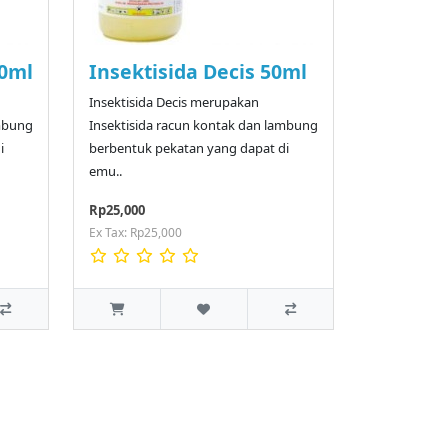
50ml
Insektisida Decis 50ml
Insektisida Decis merupakan
ambung
Insektisida racun kontak dan lambung
i
berbentuk pekatan yang dapat di
emu..
Rp25,000
Ex Tax: Rp25,000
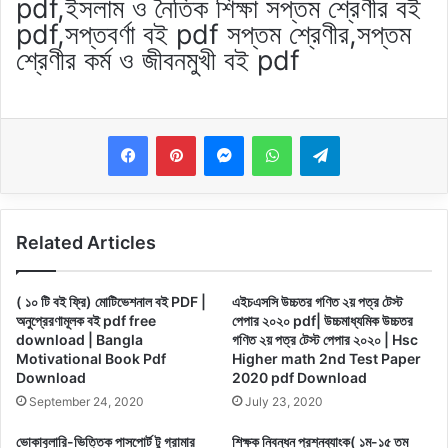
pdf,ইসলাম ও নৈতিক শিক্ষা সপ্তম শ্রেণীর বই
pdf,সপ্তবর্ণা বই pdf সপ্তম শ্রেণীর,সপ্তম
শ্রেণীর কর্ম ও জীবনমুখী বই pdf
Messenger
WhatsApp
Telegram
Related Articles
( ১০ টি বই ফ্রি) মোটিভেশনাল বই PDF |
এইচএসসি উচ্চতর গণিত ২য় পত্র টেস্ট
অনুপ্রেরণামূলক বই pdf free
পেপার ২০২০ pdf| উচ্চমাধ্যমিক উচ্চতর
download | Bangla
গণিত ২য় পত্র টেস্ট পেপার ২০২০ | Hsc
Motivational Book Pdf
Higher math 2nd Test Paper
Download
2020 pdf Download
September 24, 2020
July 23, 2020
ভোকাবুলারি-ভিত্তিক পাসপোর্ট টু গ্রামার
শিক্ষক নিবন্ধন প্রশ্নব্যাংক( ১ম-১৫ তম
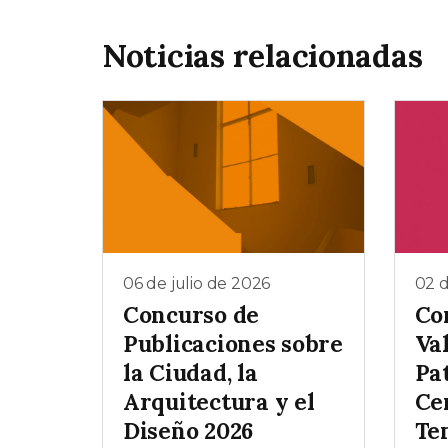
Noticias relacionadas
06 de julio de 2026
02 d
Concurso de
Co
Publicaciones sobre
Va
la Ciudad, la
Pa
Arquitectura y el
Ce
Diseño 2026
Te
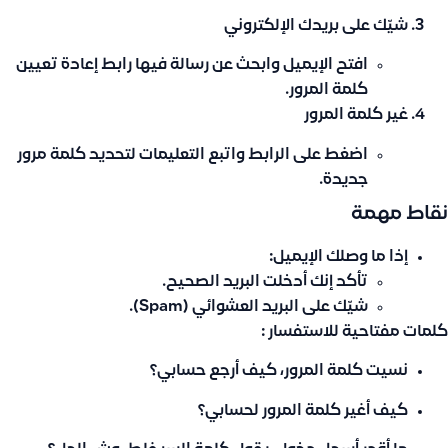
شيّك على بريدك الإلكتروني
افتح الإيميل وابحث عن رسالة فيها
رابط إعادة تعيين
كلمة المرور
.
غير كلمة المرور
اضغط على الرابط واتبع التعليمات
لتحديد كلمة مرور
جديدة
.
نقاط مهمة
إذا ما وصلك الإيميل:
تأكد إنك
أدخلت البريد الصحيح
.
شيّك على
البريد العشوائي (Spam)
.
كلمات مفتاحية للاستفسار :
نسيت كلمة المرور، كيف أرجع حسابي؟
كيف أغير كلمة المرور لحسابي؟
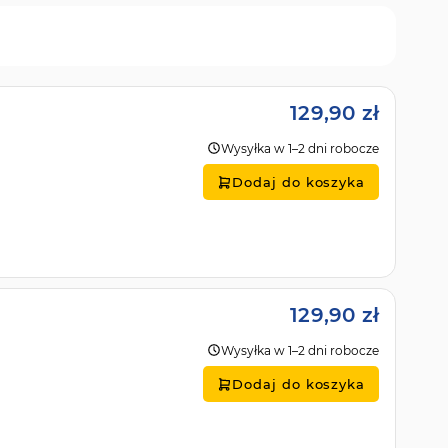
129,90 zł
Wysyłka w 1–2 dni robocze
Dodaj do koszyka
129,90 zł
Wysyłka w 1–2 dni robocze
Dodaj do koszyka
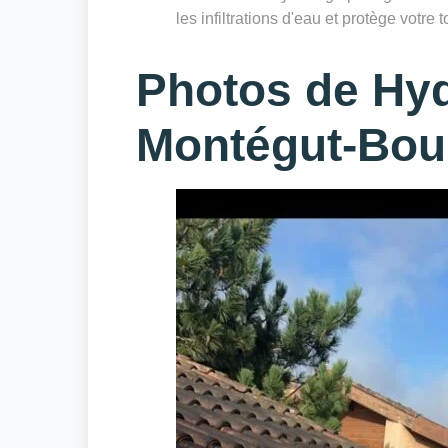
les infiltrations d'eau et protège votre 
Photos de Hyd
Montégut-Bou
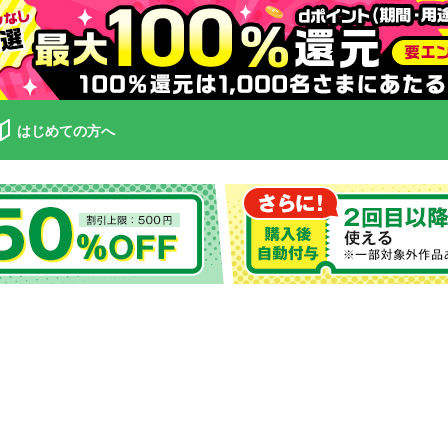
はじめての方へ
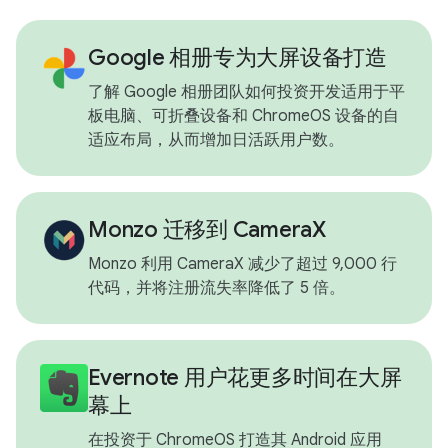
Google 相册专为大屏设备打造
了解 Google 相册团队如何投资开发适用于平
板电脑、可折叠设备和 ChromeOS 设备的自
适应布局，从而增加日活跃用户数。
Monzo 迁移到 CameraX
Monzo 利用 CameraX 减少了超过 9,000 行
代码，并将注册流失率降低了 5 倍。
Evernote 用户花更多时间在大屏
幕上
在投资于 ChromeOS 打造其 Android 应用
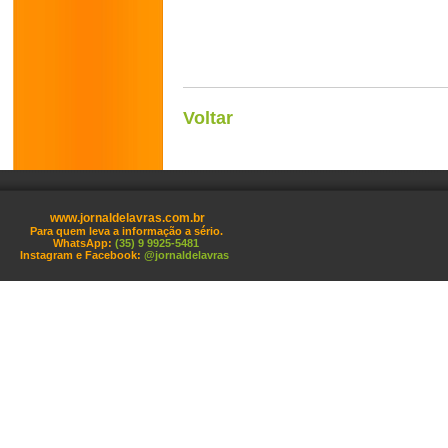
Voltar
www.jornaldelavras.com.br
Para quem leva a informação a sério.
WhatsApp:
(35) 9 9925-5481
Instagram e Facebook:
@jornaldelavras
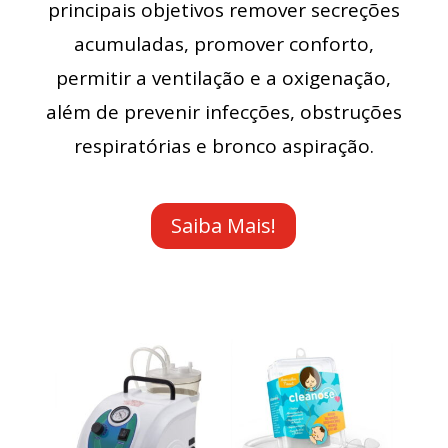
principais objetivos remover secreções
acumuladas, promover conforto,
permitir a ventilação e a oxigenação,
além de prevenir infecções, obstruções
respiratórias e bronco aspiração.
Saiba Mais!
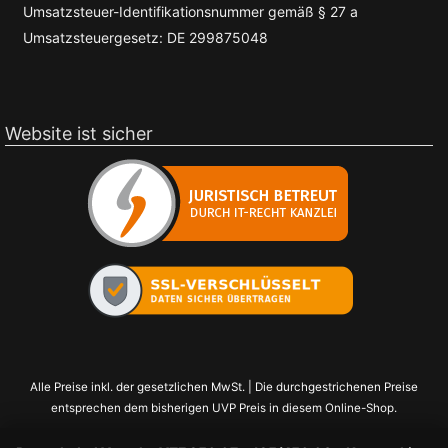
Umsatzsteuer-Identifikationsnummer gemäß § 27 a
Umsatzsteuergesetz: DE 299875048
Website ist sicher
Alle Preise inkl. der gesetzlichen MwSt. | Die durchgestrichenen Preise
entsprechen dem bisherigen UVP Preis in diesem Online-Shop.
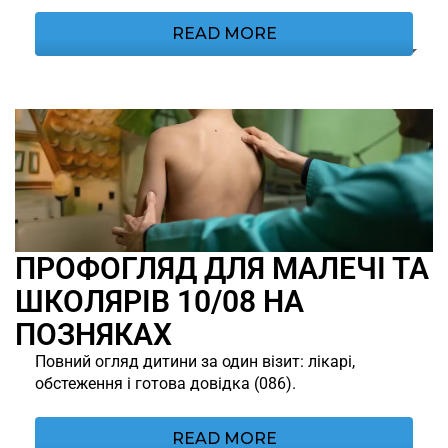
READ MORE
ПРОФОГЛЯД ДЛЯ МАЛЕЧІ ТА
ШКОЛЯРІВ 10/08 НА
ПОЗНЯКАХ
Повний огляд дитини за один візит: лікарі,
обстеження і готова довідка (086).
READ MORE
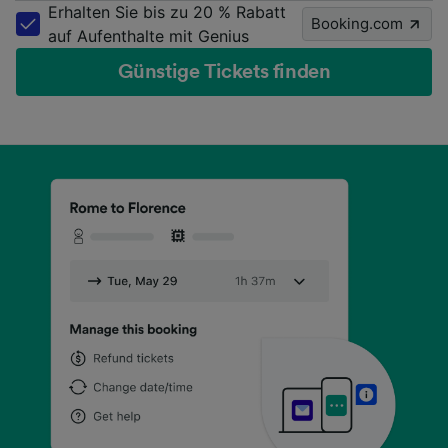
Erhalten Sie bis zu 20 % Rabatt
Booking.com
auf Aufenthalte mit Genius
Günstige Tickets finden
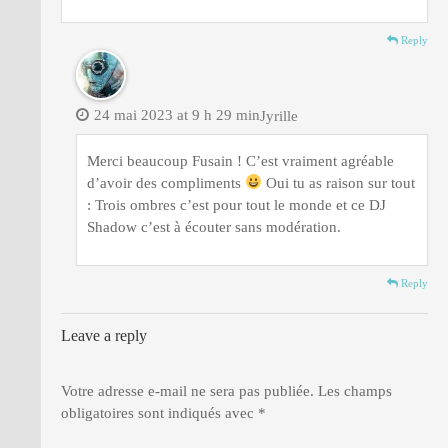
Reply
24 mai 2023 at 9 h 29 min
Jyrille
Merci beaucoup Fusain ! C’est vraiment agréable
d’avoir des compliments
Oui tu as raison sur tout
: Trois ombres c’est pour tout le monde et ce DJ
Shadow c’est à écouter sans modération.
Reply
Leave a reply
Votre adresse e-mail ne sera pas publiée.
Les champs
obligatoires sont indiqués avec
*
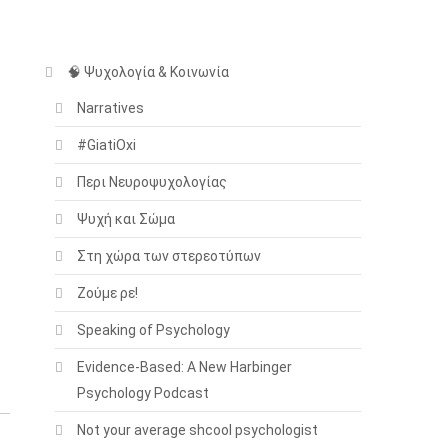
🧠 Ψυχολογία & Κοινωνία
Narratives
#GiatiOxi
Περι Νευροψυχολογίας
Ψυχή και Σώμα
Στη χώρα των στερεοτύπων
Ζούμε ρε!
Speaking of Psychology
Evidence-Based: A New Harbinger
Psychology Podcast
Not your average shcool psychologist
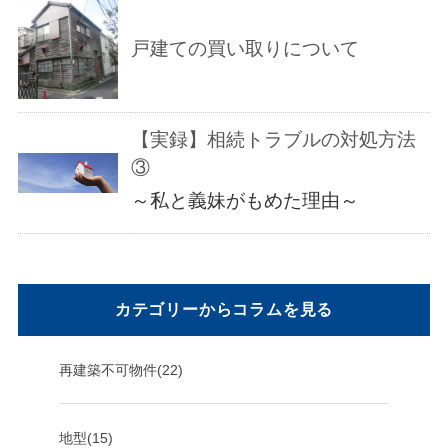
戸建ての買い取りについて
【実録】相続トラブルの対処方法
③
～私と義妹がもめた理由～
カテゴリーからコラムを見る
再建築不可物件(22)
地型(15)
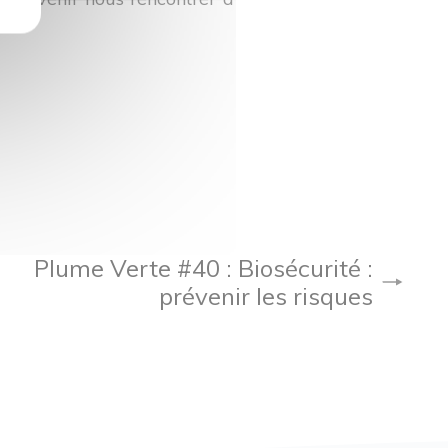
Plume Verte #40 : Biosécurité :
prévenir les risques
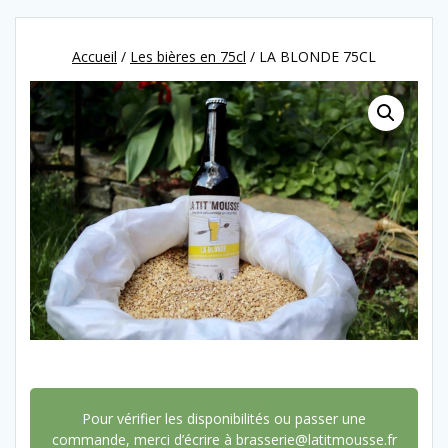
Accueil
/
Les bières en 75cl
/ LA BLONDE 75CL
Pour vérifier les disponibilités ou passer une
commande, merci d’écrire à brasserie@latitmousse.fr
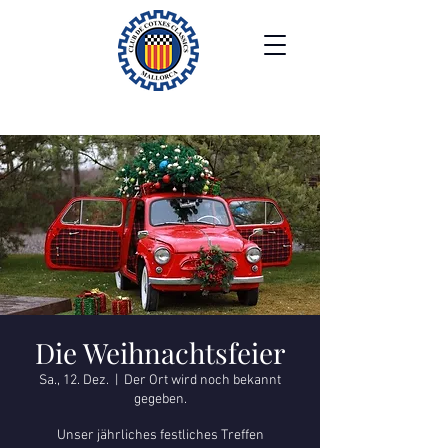
Die Weihnachtsfeier
Sa., 12. Dez.
  |  
Der Ort wird noch bekannt
gegeben.
Unser jährliches festliches Treffen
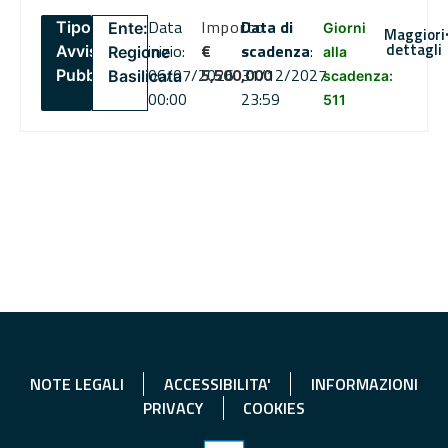
Data
Importo
Data di
Tipo:
Ente:
Giorni
Maggiori
dettagli
inizio:
€
scadenza
:
Avviso
Regione
alla
06/07/2026
5,500,000
31/12/2027
Pubblico
Basilicata
scadenza:
00:00
23:59
511
NOTE LEGALI
ACCESSIBILITA'
INFORMAZIONI
PRIVACY
COOKIES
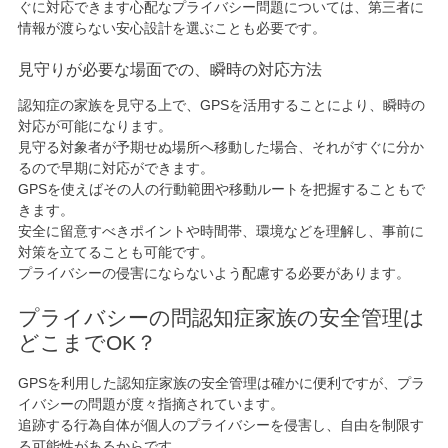
ぐに対応できます心配なプライバシー問題については、第三者に
情報が渡らない安心設計を選ぶことも必要です。
見守りが必要な場面での、瞬時の対応方法
認知症の家族を見守る上で、GPSを活用することにより、瞬時の
対応が可能になります。
見守る対象者が予期せぬ場所へ移動した場合、それがすぐに分か
るので早期に対応ができます。
GPSを使えばその人の行動範囲や移動ルートを把握することもで
きます。
安全に留意すべきポイントや時間帯、環境などを理解し、事前に
対策を立てることも可能です。
プライバシーの侵害にならないよう配慮する必要があります。
プライバシーの問認知症家族の安全管理は
どこまでOK？
GPSを利用した認知症家族の安全管理は確かに便利ですが、プラ
イバシーの問題が度々指摘されています。
追跡する行為自体が個人のプライバシーを侵害し、自由を制限す
る可能性があるからです。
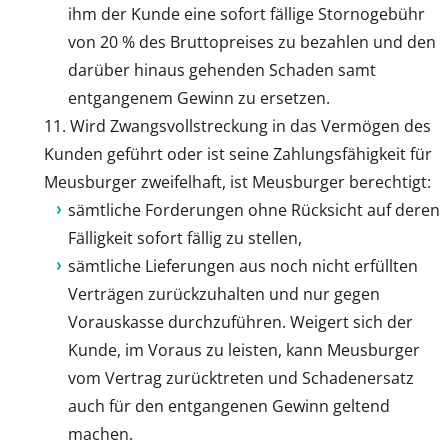
ihm der Kunde eine sofort fällige Stornogebühr
von 20 % des Bruttopreises zu bezahlen und den
darüber hinaus gehenden Schaden samt
entgangenem Gewinn zu ersetzen.
Wird Zwangsvollstreckung in das Vermögen des
Kunden geführt oder ist seine Zahlungsfähigkeit für
Meusburger zweifelhaft, ist Meusburger berechtigt:
sämtliche Forderungen ohne Rücksicht auf deren
Fälligkeit sofort fällig zu stellen,
sämtliche Lieferungen aus noch nicht erfüllten
Verträgen zurückzuhalten und nur gegen
Vorauskasse durchzuführen. Weigert sich der
Kunde, im Voraus zu leisten, kann Meusburger
vom Vertrag zurücktreten und Schadenersatz
auch für den entgangenen Gewinn geltend
machen.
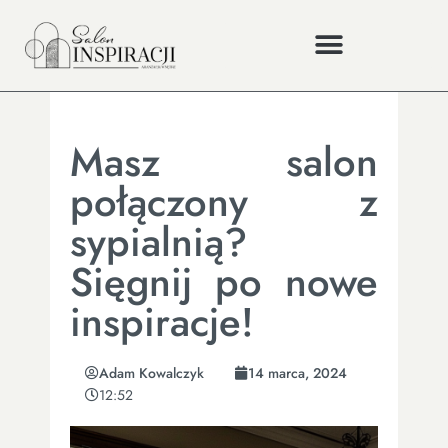
Masz salon
połączony z
sypialnią?
Sięgnij po nowe
inspiracje!
Adam Kowalczyk
14 marca, 2024
12:52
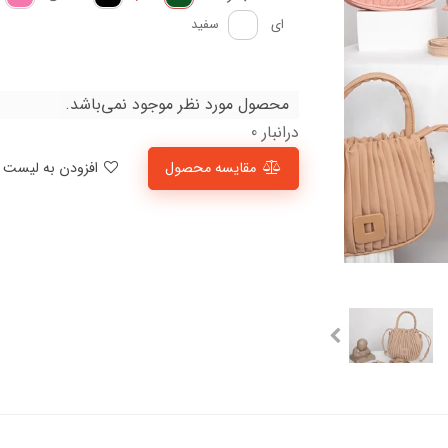
ای
سفید
محصول مورد نظر موجود نمی‌باشد.
درانبار 0
مقایسه محصول
افزودن به لیست علاقمندی‌ها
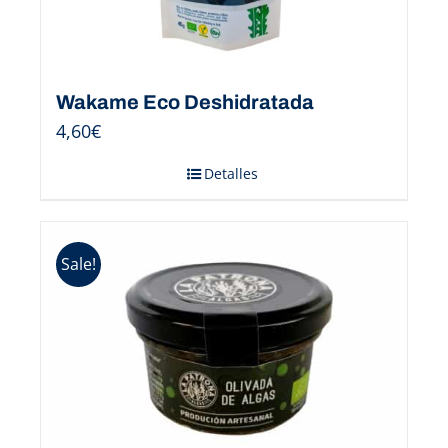
Wakame Eco Deshidratada
4,60
€
Detalles
Sale!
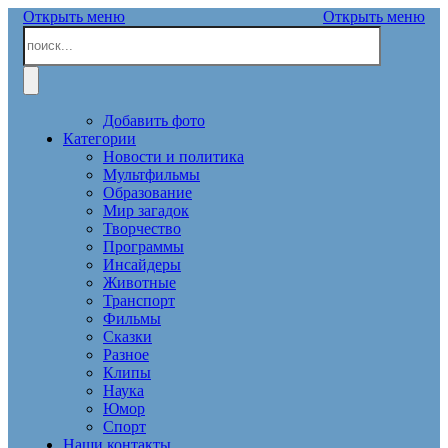
Открыть меню
Открыть меню
Добавить фото
Категории
Новости и политика
Мультфильмы
Образование
Мир загадок
Творчество
Программы
Инсайдеры
Животные
Транспорт
Фильмы
Сказки
Разное
Клипы
Наука
Юмор
Спорт
Наши контакты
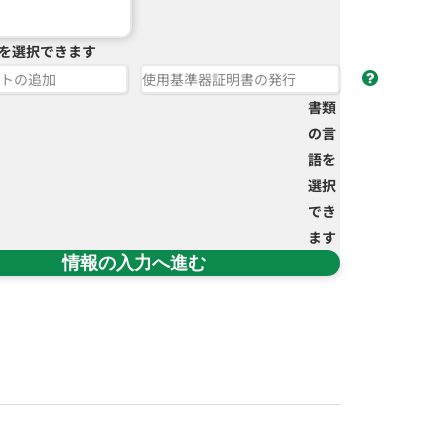
を選択できます
トの追加
使用基準器証明書の発行
書類
の言
語を
選択
でき
ます
情報の入力へ進む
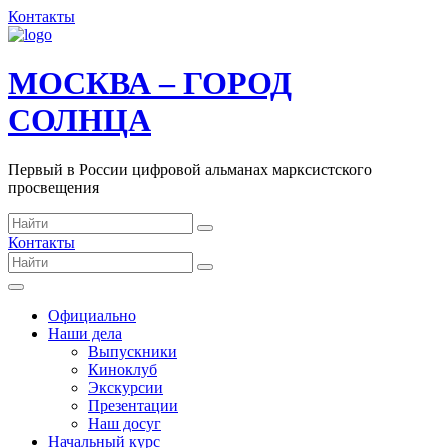
Контакты
МОСКВА – ГОРОД
СОЛНЦА
Первый в России цифровой альманах марксистского
просвещения
Контакты
Официально
Наши дела
Выпускники
Киноклуб
Экскурсии
Презентации
Наш досуг
Начальный курс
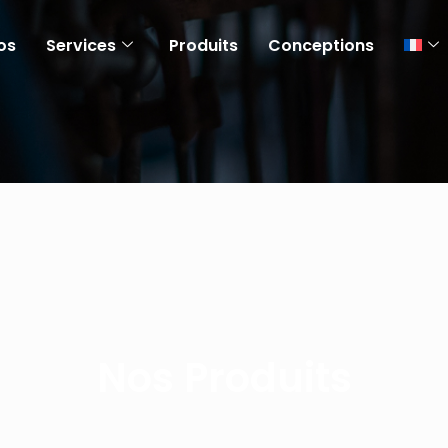
os
Services
Produits
Conceptions
Nos Produits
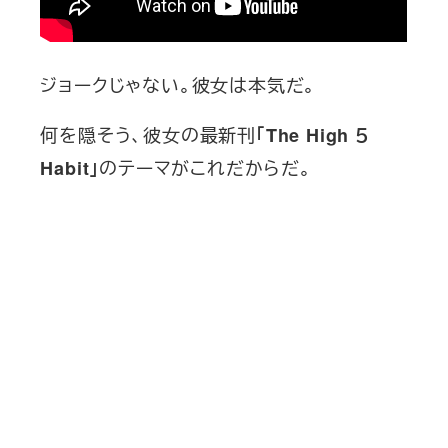
ジョークじゃない。彼女は本気だ。
何を隠そう、彼女の最新刊
「The High ５
のテーマがこれだからだ。
Habit」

What is required:
Without any pictures, reproduce the lines from the first one in the material through the line that has "pdf,সপ্তবর্ণা বই pdf সপ্তম শ্রেণীর,সপ্তম", exactly as they appear.

Completed exercise:
50ml
Insektisida Decis 50ml
Insektisida Decis merupakan
ambung
Insektisida racun kontak dan lambung
i
berbentuk pekatan yang dapat di
emu..
Rp25,000
Ex Tax: Rp25,000
pdf,ইসলাম ও নৈতিক শিক্ষা সপ্তম শ্রেণীর বই
pdf,সপ্তবর্ণা বই pdf সপ্তম শ্রেণীর,সপ্তম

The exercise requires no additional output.